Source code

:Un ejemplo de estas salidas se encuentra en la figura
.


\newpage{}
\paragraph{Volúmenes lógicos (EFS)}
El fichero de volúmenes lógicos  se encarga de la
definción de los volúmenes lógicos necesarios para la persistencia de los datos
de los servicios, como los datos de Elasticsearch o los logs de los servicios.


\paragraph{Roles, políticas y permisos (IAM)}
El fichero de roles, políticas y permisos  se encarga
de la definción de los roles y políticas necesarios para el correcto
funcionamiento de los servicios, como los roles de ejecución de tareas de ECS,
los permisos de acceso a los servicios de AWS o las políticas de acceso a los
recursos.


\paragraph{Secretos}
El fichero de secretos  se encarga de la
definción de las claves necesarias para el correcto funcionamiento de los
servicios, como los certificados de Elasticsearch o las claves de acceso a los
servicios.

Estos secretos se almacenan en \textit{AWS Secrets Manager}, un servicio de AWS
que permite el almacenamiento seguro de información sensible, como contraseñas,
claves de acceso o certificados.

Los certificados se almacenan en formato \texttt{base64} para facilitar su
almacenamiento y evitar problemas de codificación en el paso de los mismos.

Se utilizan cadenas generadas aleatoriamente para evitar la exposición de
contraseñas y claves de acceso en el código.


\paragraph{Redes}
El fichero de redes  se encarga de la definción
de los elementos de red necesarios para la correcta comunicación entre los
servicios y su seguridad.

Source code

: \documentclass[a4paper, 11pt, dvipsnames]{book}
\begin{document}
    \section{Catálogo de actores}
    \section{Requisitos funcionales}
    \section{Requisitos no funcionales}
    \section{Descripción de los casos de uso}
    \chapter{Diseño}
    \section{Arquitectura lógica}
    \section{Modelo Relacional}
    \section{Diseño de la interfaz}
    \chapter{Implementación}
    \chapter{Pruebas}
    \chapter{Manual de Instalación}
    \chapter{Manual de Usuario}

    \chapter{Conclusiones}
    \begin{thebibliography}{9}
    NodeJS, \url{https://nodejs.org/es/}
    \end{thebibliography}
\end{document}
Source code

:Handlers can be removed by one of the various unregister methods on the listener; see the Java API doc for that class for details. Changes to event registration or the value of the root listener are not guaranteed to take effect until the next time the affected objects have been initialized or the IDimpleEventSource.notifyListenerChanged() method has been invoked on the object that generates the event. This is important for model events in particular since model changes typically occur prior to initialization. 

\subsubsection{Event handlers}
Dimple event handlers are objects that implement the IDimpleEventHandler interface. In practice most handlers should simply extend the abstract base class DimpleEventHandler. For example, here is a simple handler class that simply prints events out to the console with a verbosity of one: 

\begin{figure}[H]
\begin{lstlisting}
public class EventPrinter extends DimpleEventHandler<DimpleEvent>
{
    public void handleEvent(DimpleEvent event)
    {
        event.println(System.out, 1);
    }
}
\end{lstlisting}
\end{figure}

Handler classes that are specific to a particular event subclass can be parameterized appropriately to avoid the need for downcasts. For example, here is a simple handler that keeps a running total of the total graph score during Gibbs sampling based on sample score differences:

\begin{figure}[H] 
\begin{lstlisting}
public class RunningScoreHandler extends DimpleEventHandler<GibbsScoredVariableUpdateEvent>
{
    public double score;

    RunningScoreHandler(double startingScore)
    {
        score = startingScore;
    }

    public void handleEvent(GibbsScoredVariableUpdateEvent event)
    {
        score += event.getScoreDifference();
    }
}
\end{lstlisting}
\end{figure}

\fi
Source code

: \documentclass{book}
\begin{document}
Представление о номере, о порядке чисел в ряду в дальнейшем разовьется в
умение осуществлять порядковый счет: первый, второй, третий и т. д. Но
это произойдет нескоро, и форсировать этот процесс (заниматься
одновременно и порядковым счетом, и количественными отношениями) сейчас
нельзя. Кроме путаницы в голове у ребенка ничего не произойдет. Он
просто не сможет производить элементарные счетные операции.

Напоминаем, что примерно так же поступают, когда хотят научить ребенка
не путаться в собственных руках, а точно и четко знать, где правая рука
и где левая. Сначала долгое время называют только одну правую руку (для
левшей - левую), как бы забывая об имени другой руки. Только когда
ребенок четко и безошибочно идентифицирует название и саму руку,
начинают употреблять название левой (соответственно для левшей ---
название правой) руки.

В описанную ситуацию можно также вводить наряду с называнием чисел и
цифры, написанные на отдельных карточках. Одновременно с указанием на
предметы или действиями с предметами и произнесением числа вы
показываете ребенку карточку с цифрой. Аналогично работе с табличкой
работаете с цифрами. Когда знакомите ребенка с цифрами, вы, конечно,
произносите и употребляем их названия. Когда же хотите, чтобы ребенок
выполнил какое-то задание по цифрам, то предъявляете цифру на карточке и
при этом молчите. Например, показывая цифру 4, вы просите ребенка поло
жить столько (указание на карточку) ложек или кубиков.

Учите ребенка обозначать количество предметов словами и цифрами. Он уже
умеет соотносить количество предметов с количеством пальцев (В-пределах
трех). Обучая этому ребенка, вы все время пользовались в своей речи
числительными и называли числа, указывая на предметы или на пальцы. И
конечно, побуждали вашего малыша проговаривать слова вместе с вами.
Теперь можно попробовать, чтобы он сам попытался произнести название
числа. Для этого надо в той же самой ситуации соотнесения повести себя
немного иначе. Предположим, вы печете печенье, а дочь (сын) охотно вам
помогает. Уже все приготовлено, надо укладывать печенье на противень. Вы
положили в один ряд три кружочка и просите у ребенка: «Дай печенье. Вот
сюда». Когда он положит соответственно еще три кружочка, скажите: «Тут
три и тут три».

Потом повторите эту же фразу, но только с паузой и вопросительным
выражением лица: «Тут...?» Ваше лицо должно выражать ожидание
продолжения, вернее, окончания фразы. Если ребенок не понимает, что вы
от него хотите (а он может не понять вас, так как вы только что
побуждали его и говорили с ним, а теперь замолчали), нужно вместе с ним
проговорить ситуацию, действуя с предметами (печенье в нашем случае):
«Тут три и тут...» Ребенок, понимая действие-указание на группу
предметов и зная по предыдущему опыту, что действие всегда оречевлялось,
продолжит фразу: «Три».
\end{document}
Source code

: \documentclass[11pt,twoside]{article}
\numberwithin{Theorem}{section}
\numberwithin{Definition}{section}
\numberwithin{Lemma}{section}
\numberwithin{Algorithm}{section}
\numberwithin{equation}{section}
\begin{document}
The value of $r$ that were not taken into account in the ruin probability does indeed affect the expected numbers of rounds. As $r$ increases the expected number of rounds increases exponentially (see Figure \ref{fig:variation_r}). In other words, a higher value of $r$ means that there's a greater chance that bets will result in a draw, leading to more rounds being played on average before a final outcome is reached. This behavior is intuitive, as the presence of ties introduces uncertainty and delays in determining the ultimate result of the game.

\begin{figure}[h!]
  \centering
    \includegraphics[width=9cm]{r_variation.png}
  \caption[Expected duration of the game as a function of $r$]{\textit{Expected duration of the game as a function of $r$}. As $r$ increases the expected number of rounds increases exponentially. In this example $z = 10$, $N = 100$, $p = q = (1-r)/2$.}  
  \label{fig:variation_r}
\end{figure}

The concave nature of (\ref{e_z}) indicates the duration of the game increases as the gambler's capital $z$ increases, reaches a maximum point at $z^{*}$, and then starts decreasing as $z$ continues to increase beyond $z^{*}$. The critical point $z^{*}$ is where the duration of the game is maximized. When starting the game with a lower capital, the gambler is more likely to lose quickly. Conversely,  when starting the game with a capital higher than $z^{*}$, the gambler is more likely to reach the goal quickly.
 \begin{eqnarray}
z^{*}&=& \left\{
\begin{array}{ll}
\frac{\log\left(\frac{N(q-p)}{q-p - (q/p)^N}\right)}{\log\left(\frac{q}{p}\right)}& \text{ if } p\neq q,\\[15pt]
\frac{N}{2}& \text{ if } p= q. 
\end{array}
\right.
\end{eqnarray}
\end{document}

» What you have to do:
Check each line above for the word "фразу" and copy the ones that have it.

» Result:
Потом повторите эту же фразу, но только с паузой и вопросительным
продолжит фразу: «Три».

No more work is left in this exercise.